In deze zaak gaat het om een hoger beroep van de Inspecteur van de Belastingdienst tegen een uitspraak van de Rechtbank Gelderland, waarin de navorderingsaanslag vennootschapsbelasting en de belastingrentebeschikking aan de belanghebbende, een vereniging, zijn vernietigd. De Inspecteur had een navorderingsaanslag opgelegd over het jaar 2012, berekend naar een belastbaar bedrag van € 35.121, en een belastingrente van € 1.867. Na bezwaar van de belanghebbende werd de aanslag verminderd tot € 31.414 en de belastingrente tot € 1.670. De Rechtbank verklaarde het beroep van de belanghebbende gegrond en vernietigde de navorderingsaanslag en belastingrentebeschikking, waarbij de Inspecteur werd veroordeeld in de kosten van de bezwaarfase en de proceskosten van de beroepsfase.
In hoger beroep stelt de Inspecteur dat de Rechtbank ten onrechte heeft geoordeeld dat de navorderingsaanslag niet terecht is opgelegd. Het geschil draait om de toepassing van de tweede winstgrens van artikel 6 van de Wet op de Vennootschapsbelasting (Wet Vpb) voor verenigingen die nog geen vijf jaar bestaan. De Inspecteur is van mening dat de tweede winstgrens naar rato van de bestaansperiode moet worden toegepast, terwijl de belanghebbende stelt dat zij voldoet aan de voorwaarden voor vrijstelling van vennootschapsbelasting.

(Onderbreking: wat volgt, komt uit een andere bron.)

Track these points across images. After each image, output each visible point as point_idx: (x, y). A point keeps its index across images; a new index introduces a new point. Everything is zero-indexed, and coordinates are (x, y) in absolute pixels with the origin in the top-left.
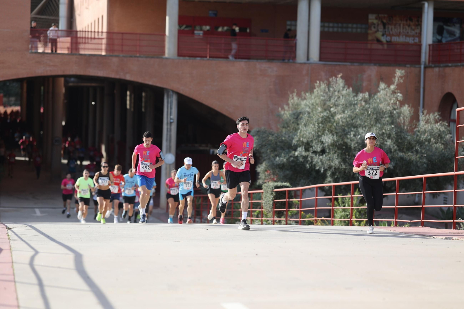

Het Hof oordeelt dat de belanghebbende niet voldoet aan de voorwaarden van artikel 6, eerste lid, van de Wet Vpb, omdat de winst in 2012 meer bedraagt dan € 15.000 en de vereniging nog geen vijf jaar bestaat. De pro rata-benadering van de Inspecteur wordt niet gevolgd, omdat de naar rato berekende tweede winstgrens door de belanghebbende wordt overschreden. Het Hof vernietigt de uitspraak van de Rechtbank en bevestigt de navorderingsaanslag en belastingrentebeschikking.